La soirée commence au Nord, avec une puissante et vibrante interprétation de Finlandia de Sibelius. Une belle mise en voix pour le Chœur Philharmonique de Brno, qui amène la lumière avec lui. Deuxième étape : Vienne, pour l’ultime concerto de Mozart. Pressler, quatre-vingt onze printemps derrière lui, ne possède hélas plus la dextérité digitale nécessaire pour mettre toutes ses idées à exécution. Qu’importe finalement cette fragilité bien compréhensible, le poète demeure – son fantôme, parfois. Dommage que, hors le Larghetto, moment de magie pure, l’orchestre, des fourmis dans les jambes, lui réponde avec une impatience que le vénérable soliste ne peut plus satisfaire.
En seconde partie, donc, la glagolitique (du nom de l’alphabet proto-cyrillique qui servait à noter le vieux-slave) de l’auteur de Jenůfa, agnostique devant l’Eternel (si l’on peut dire…).

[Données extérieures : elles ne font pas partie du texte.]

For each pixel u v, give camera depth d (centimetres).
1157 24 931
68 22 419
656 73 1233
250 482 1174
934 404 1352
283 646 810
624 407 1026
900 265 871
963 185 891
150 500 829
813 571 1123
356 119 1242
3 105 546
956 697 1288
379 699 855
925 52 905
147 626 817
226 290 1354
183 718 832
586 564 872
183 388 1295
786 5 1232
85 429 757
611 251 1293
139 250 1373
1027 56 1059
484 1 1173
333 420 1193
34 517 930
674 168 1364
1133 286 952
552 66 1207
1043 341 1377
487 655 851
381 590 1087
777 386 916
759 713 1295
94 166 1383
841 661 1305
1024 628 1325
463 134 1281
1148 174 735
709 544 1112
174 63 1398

Un texte forcément sacré, mais une œuvre patriotique – panslave, plus précisément – qui tend souvent vers l’opéra. Et le solide quatuor vocal de ne pas perdre une occasion de théâtraliser le propos. La première intervention, implorante, de la généreuse Melanie Diener donne le ton : lyrisme à tous les étages et rendu parfaitement intelligible de chaque mot (mots d’une langue morte que l’on aura rarement fait vivre à ce point). Sur la même longueur d’onde, Domagoj Dorotić ne déçoit pas non plus. Que de promesses pour de futurs rôles janáčekiens, écriture pour laquelle sa voix paraît taillée ! Comme on s’y attend, le toujours très solide Peter Mikuláš, spécialiste du morceau – plus de vingt qu’il roule sa bosse cette partition sous le bras – domine aisément sa partie. Peu importe que Dagmar Pecková soit un rien en-dessous question puissance ; le fruité s’y trouve, et la mezzo n’est de toute façon que très peu solicitée.

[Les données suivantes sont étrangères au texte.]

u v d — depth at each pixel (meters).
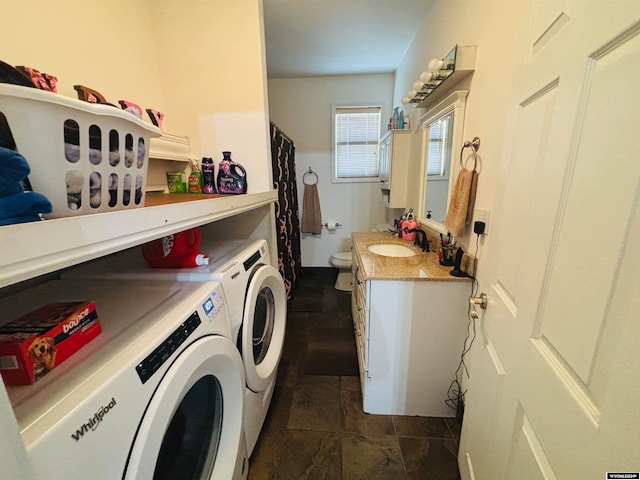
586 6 0.46
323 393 1.63
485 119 1.20
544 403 0.53
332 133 3.35
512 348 0.69
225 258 1.10
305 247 3.69
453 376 1.42
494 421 0.78
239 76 1.46
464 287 1.31
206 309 0.75
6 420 0.30
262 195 1.42
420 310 1.36
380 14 1.97
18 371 0.43
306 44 2.40
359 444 1.31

Pour mener tout ce monde à la baguette, un maestro qui flirte avec ici les plus grands. Avec une autorité impressionnante mais jamais péremptoire, l’ultra-précis Christian Arming enjambe facilement les chausse-trappes de cette page redoutable (quel défi, pourtant, au niveau de l’équilibre sonore et des perspectives !). Rien des couleurs, des éructations ni de l’articulation voulues par le compositeur ne lui échappe. Espérons que ses affinités évidentes avec la musique de Janáček trouvent rapidement d’autres occasions de s’exprimer. Rares sont aujourd’hui les chefs à la (comp)rendre si bien. L’orchestre, chauffé à blanc (les vents, admirables), et le chœur, actuellement inégalable dans cette œuvre, répondent au quart de tour. La messe est dite. Comme rarement.